What you need to do - An exact reproduction of the data below is expected, free of images.

====== Exercise data

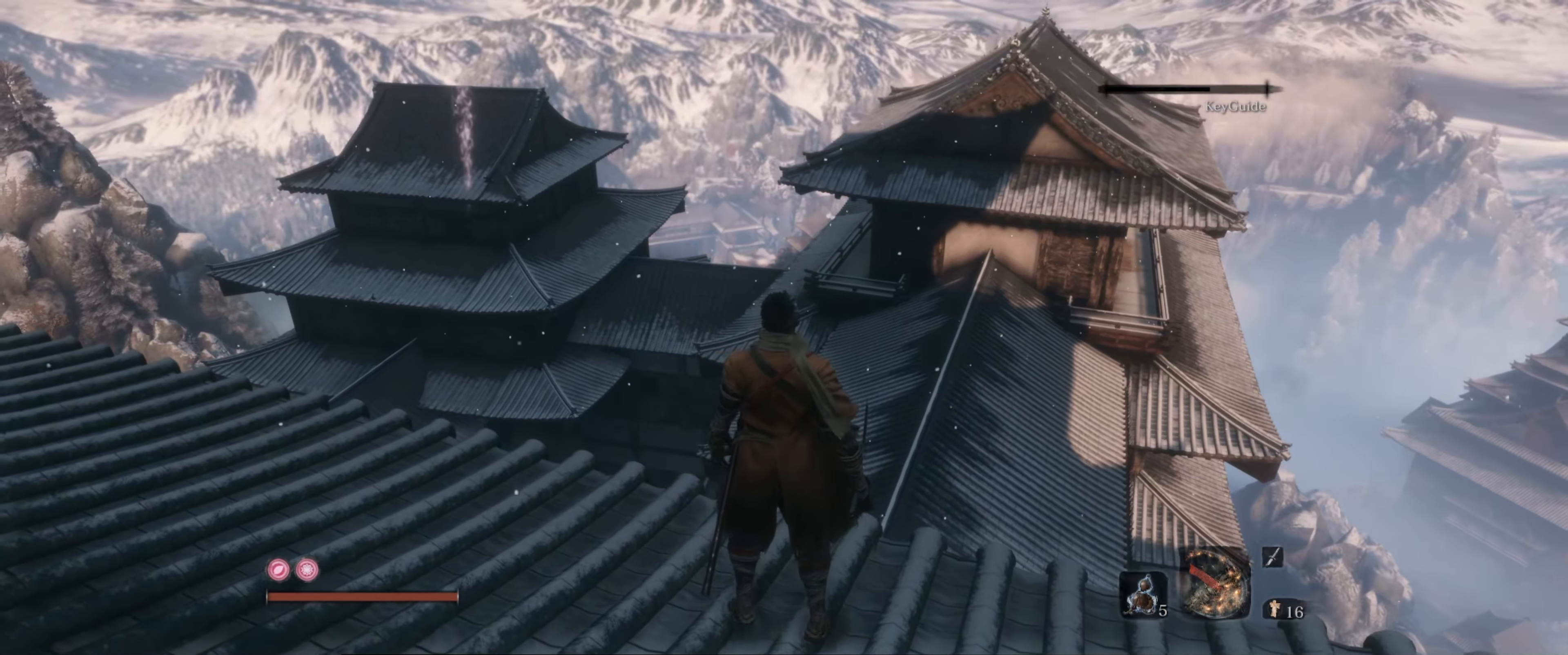
{"dt_ms": 500, "buttons": [], "left_stick": "center", "right_stick": "center", "events": []}
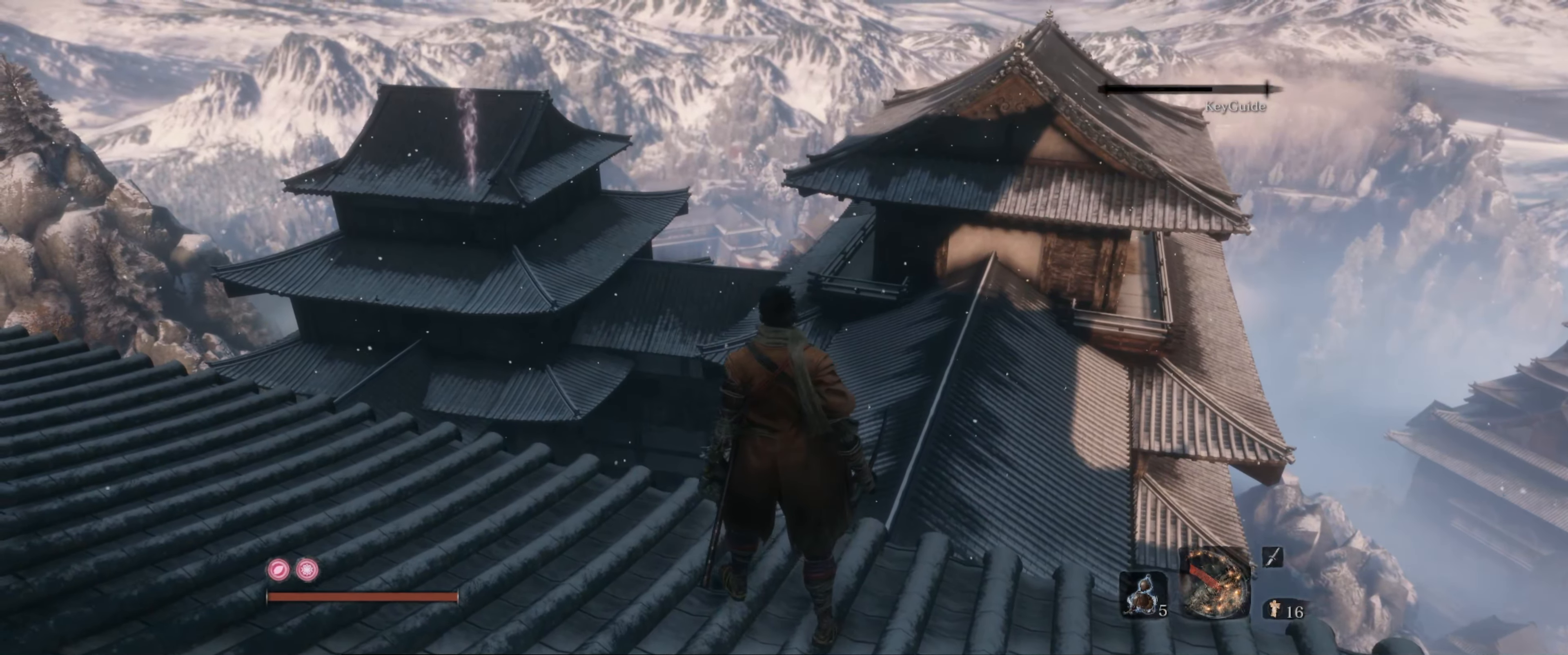
{"dt_ms": 500, "buttons": [], "left_stick": "center", "right_stick": "center", "events": []}
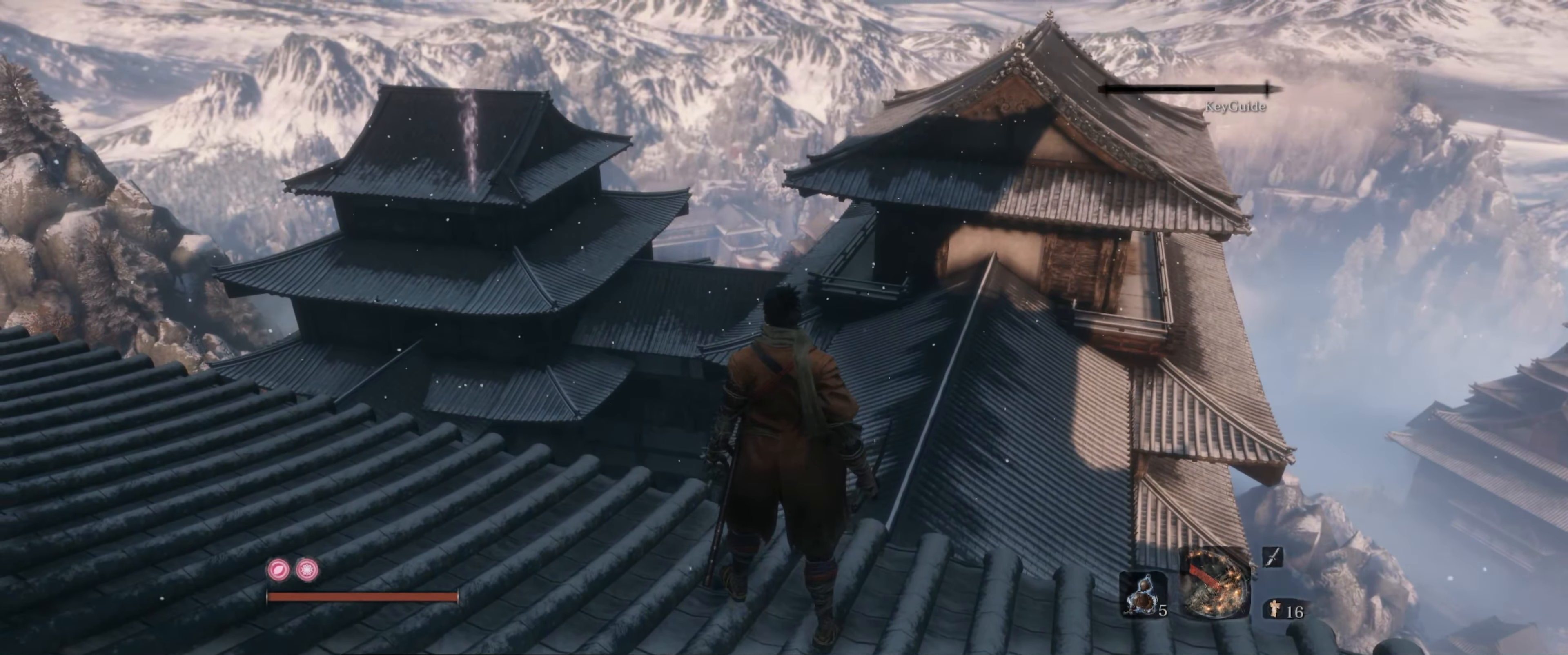
{"dt_ms": 500, "buttons": [], "left_stick": "left", "right_stick": "center", "events": [[233, "left_stick", "left"], [350, "left_stick", "up-left"], [483, "left_stick", "left"]]}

============

Solution for this exercise -
{"dt_ms": 500, "buttons": [], "left_stick": "center", "right_stick": "center", "events": []}
{"dt_ms": 500, "buttons": [], "left_stick": "center", "right_stick": "center", "events": []}
{"dt_ms": 500, "buttons": [], "left_stick": "left", "right_stick": "center", "events": [[233, "left_stick", "left"], [350, "left_stick", "up-left"], [483, "left_stick", "left"]]}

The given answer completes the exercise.